Gillespie, W. Letter to Linus. Electronic Literature Collection, 2001. https://collection.eliterature.org/2/works/gillespie_letter_to_linus.html
From my previous blogs:
- From Troupes and Bots: “I noticed the pitch-black background; it made me think of Shariff Ezzat’s Electronic Lit piece, “Like Stars in the Clear Night Sky.”
- From Ask Me For The Moon: “There appeared a black screen again.”
- From Pieces of Herself: “As you click start, there appears a pitch-black background.”
- From With Those We Love Alive: “Starts with the iconic black background.”
And for today’s piece, I once again discovered our symbolic black background; I might be slightly obsessed with the color palette when it comes to Electronic Literature. Upon entering the work, on the top left, big, white, all caps and bolded was the title of the piece “Reconstructing Mayakovsky.” Right next to the title, it said “a Novel of the Future,” so immediately, I had to search when this piece was written. I’ll be honest; I usually skim through the homepage because I am so excited to explore the actual work. But upon reading the information provided on the homepage, I was intrigued. Illya Szilak wrote this piece in 2008, and her work was inspired by the late poet Vladimir Mayakovsky who committed suicide in 1930.

Activity list →
(1) According to the blog excerpt, in what year did Illya Szilak write "Reconstructing Mayakovsky"?
(2) Please reproduce the part of the blog excerpt starting with "- From Pieces" and going on through "suicide in 1930.", keeping every word the same.
The listing that comes after this is separate material and has no connection to the blog excerpt.

Data under study →
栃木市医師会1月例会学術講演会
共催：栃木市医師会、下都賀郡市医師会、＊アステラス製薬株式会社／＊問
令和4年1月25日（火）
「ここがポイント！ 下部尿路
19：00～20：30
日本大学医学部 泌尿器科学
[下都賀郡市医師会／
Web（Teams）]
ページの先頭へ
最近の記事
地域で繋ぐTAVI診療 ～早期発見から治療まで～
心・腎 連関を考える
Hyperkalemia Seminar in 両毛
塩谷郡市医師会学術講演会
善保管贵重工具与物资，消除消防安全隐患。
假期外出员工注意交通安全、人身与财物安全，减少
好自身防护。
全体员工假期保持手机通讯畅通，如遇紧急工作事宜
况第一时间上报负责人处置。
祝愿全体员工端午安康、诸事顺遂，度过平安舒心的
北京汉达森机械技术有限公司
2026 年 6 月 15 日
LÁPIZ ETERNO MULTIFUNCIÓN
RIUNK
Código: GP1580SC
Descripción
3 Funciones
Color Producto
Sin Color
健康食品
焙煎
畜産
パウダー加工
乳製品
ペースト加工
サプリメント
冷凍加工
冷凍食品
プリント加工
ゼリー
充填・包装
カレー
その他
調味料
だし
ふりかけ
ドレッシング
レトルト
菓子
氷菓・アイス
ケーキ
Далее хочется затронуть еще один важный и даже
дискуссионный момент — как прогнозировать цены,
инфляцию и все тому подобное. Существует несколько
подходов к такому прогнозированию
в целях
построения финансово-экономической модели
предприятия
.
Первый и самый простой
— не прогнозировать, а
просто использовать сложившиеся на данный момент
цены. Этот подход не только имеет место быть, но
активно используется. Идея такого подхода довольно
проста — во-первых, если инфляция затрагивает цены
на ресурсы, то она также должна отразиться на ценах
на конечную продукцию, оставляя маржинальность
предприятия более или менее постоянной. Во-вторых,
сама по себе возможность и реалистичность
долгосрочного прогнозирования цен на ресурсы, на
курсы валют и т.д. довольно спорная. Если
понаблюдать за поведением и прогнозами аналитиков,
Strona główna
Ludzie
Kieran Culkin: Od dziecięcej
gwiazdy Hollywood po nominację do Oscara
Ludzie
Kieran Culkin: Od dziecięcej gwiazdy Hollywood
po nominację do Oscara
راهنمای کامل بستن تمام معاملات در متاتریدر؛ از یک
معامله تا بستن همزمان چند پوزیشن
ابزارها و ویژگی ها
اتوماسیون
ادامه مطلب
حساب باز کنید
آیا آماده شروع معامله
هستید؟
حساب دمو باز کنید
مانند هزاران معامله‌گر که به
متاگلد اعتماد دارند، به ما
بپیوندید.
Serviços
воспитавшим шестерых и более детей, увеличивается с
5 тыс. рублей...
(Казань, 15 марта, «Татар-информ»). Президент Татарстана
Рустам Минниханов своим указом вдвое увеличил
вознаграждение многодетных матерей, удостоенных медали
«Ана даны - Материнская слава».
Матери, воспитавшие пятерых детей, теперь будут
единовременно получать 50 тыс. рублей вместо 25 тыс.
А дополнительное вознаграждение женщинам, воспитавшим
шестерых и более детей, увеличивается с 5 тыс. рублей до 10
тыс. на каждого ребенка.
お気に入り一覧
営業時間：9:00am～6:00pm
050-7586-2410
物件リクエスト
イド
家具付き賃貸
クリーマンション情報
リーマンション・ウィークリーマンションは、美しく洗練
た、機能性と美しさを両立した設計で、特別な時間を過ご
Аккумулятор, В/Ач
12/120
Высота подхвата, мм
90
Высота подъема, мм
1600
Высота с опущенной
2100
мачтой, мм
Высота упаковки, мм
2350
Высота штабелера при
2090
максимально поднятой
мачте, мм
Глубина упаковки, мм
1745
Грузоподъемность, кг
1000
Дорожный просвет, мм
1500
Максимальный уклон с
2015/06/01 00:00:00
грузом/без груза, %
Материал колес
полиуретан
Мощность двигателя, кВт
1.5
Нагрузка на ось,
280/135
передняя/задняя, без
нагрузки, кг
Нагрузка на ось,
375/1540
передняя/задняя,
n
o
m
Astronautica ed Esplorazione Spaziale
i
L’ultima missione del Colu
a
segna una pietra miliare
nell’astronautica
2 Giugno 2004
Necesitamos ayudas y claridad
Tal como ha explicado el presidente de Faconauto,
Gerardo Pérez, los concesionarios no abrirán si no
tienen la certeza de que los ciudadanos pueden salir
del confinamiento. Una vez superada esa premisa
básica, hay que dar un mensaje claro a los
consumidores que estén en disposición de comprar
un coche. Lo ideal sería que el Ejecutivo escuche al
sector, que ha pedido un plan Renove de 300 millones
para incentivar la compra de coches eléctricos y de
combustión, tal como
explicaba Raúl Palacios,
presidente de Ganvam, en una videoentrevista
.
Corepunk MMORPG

Solutions to the problems →
(1) 2008

(2)
- From Pieces of Herself: “As you click start, there appears a pitch-black background.”
- From With Those We Love Alive: “Starts with the iconic black background.”
And for today’s piece, I once again discovered our symbolic black background; I might be slightly obsessed with the color palette when it comes to Electronic Literature. Upon entering the work, on the top left, big, white, all caps and bolded was the title of the piece “Reconstructing Mayakovsky.” Right next to the title, it said “a Novel of the Future,” so immediately, I had to search when this piece was written. I’ll be honest; I usually skim through the homepage because I am so excited to explore the actual work. But upon reading the information provided on the homepage, I was intrigued. Illya Szilak wrote this piece in 2008, and her work was inspired by the late poet Vladimir Mayakovsky who committed suicide in 1930.